Friday, June 3, 2016

What is it That Ye Shall Hope For?

What is it That Ye Shall Hope For?

1.       The Book of Mormon is at play with the ideas of life and death.
2.       This play does the serious theological work of relating death to hope, and tying hope to the resurrection. And making of the resurrection, grace.
3.       The hopeful dying are alive. And the hopeless living are dead.
4.       Several examples of persons who seem dead, but are actually alive, and others who are seem alive but are dead, populate the text.
5.       On the very edge of death himself, Lehi gathers his children to give his final blessing. In chapter 2, he repeatedly talks to his young and very much apparently alive sons about how they are, in fact, dead. He beseeches them to “arise from the dust” thrice, and tells them to “awake from the sleep [of death]” and “break the bands [of death]”.
6.       At the same time, Lehi, who is in the very act of dying, talks about himself as if he actually were ever living: “the Lord has redeemed my soul from hell…I have beheld His glory and am encircled about eternally in the arms of His love.”
7.       500 and some years later, Samuel the Lamanite says “all mankind, by the fall of Adam being cut off from the presence of the Lord, are considered as dead, both as to things temporal and to things spiritual [Helaman 14:16].” “Temporal” and “spiritual” must mean, at a minimum, “totally dead in all the ways one can be dead”.  “All mankind” equals a lot of people who think they are alive, but are, from the text’s perspective, somehow dead.
8.       Alma the Younger, the Lamanite King Lamoni are instances of people who seem dead but are really alive.
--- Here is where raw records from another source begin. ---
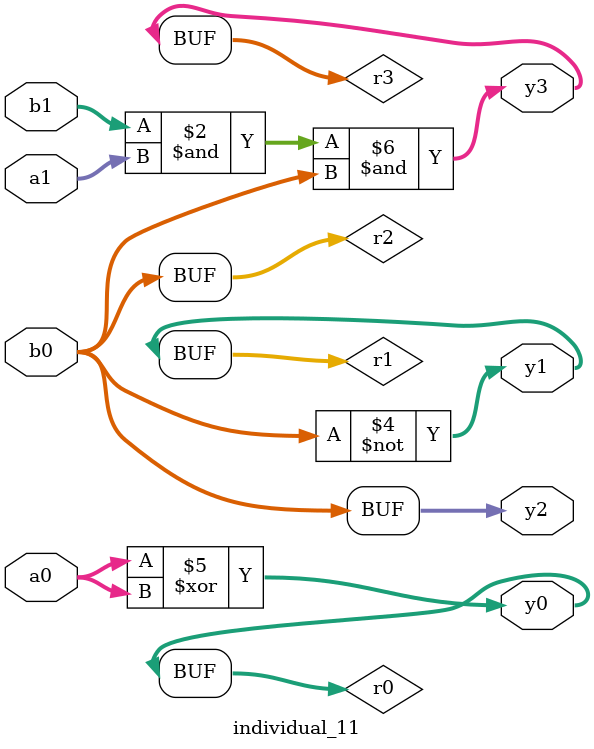
<source format=sv>
module individual_11(input logic [15:0] a1, input logic [15:0] a0, input logic [15:0] b1, input logic [15:0] b0, output logic [15:0] y3, output logic [15:0] y2, output logic [15:0] y1, output logic [15:0] y0);
logic [15:0] r0, r1, r2, r3; 
 always@(*) begin 
	 r0 = a0; r1 = a1; r2 = b0; r3 = b1; 
 	 r3  &=  r1 ;
 	 r1  &=  b0 ;
 	 r1 = ~ b0 ;
 	 r0  ^=  r0 ;
 	 r3  &=  r2 ;
 	 y3 = r3; y2 = r2; y1 = r1; y0 = r0; 
end
endmodule
</source>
The three Nephites are, too.  So is the Angel Moroni who brings the Book.
9.       Apparently, the Book of Mormon wants to problematize the seemingly straightforward ideas of what it is to live, and what it is to die.
10.   Observe that – with the exception of some divine miracle - the dead are those who cannot hope to live, because they are dead.
11.   Observe that – with the exception of some divine miracle- the living must die, and so they cannot hope to live either. At the very best, the living are merely dying.
12.   What is it that we, the dying, shall hope for?
13.   “Behold I say unto you that ye shall have hope through the atonement of Christ and the power of his resurrection, to be raised unto life eternal, and this because of your faith in him according to the promise [Moroni 7:41].”.
14.   We hope to be raised.
15.   We who are dying, we who are dead, are, by hope, oriented toward a life that is already gifted to us by God.  A “life of hope” is “death oriented toward the life of Christ”.
16.   Hope is dying in the light of the Resurrection, which means we are not dead, and cannot die.
17.   “Hopelessness” is living without the Resurrection; oriented toward the inexorability of death. It is “living death.”  It is life oriented toward death.
18.   The hopeless hope to save their lives and thereby lose them. The hopeful hope to lose their lives in Christ and thereby save them. He said that.
19.   The Resurrection must be a gift. Hope must be a gift. The dead cannot bring themselves to life.
20.   Therefore, the only thing that we, the dying, can give in order to receive the gift is to die.
21.   We, the hopeful dead, who are dying oriented toward the life of Christ, live by His gift. Our lives do not belong to us because we know we are dead.
22.   “Salvation” is the name of the life that is gifted to us when we die to ourselves.
23.    The only human act necessary to receive the gift is to be willing to receive it.
24.   That is to say, the only thing humans can offer God is to be willing to die. We only have our will. We only have our lives. We are only asked to give what we have.
25.   The Book of Mormon formulates thusly:
Jacob in 2 Nephi 10:24: “…reconcile yourselves to the will of God, and not to the will of the devil and the flesh; and remember, after ye are reconciled unto God, that it is only in and through the grace of God that ye are saved.”
Nephi, his brother, in 2 Nephi 25:23:For we labor diligently to…persuade our children…to believe in Christ, and to be reconciled to God; for we know that it is by grace that we are saved, after all we can do.”
26.   Taken together (as they are surely intended to be) these statements remind us that “all we can do” is to be willing to be reconciled to the will of God.
27.   Our will is to surrender to God.
28.   His will is that we, though dead, receive life. That life is His gift. That life is grace.   
29.   And “all we” – the dead –“can do” is to be willing to die. Humans cannot “do” more than that. We can only give what we have: our lives and our will.
30.   Faith is to be willing.
31.   Therefore: we, the willing dead, are saved by faith through grace. We then live in hope of the Resurrection.  

32.   We, the hopeful dying, are alive.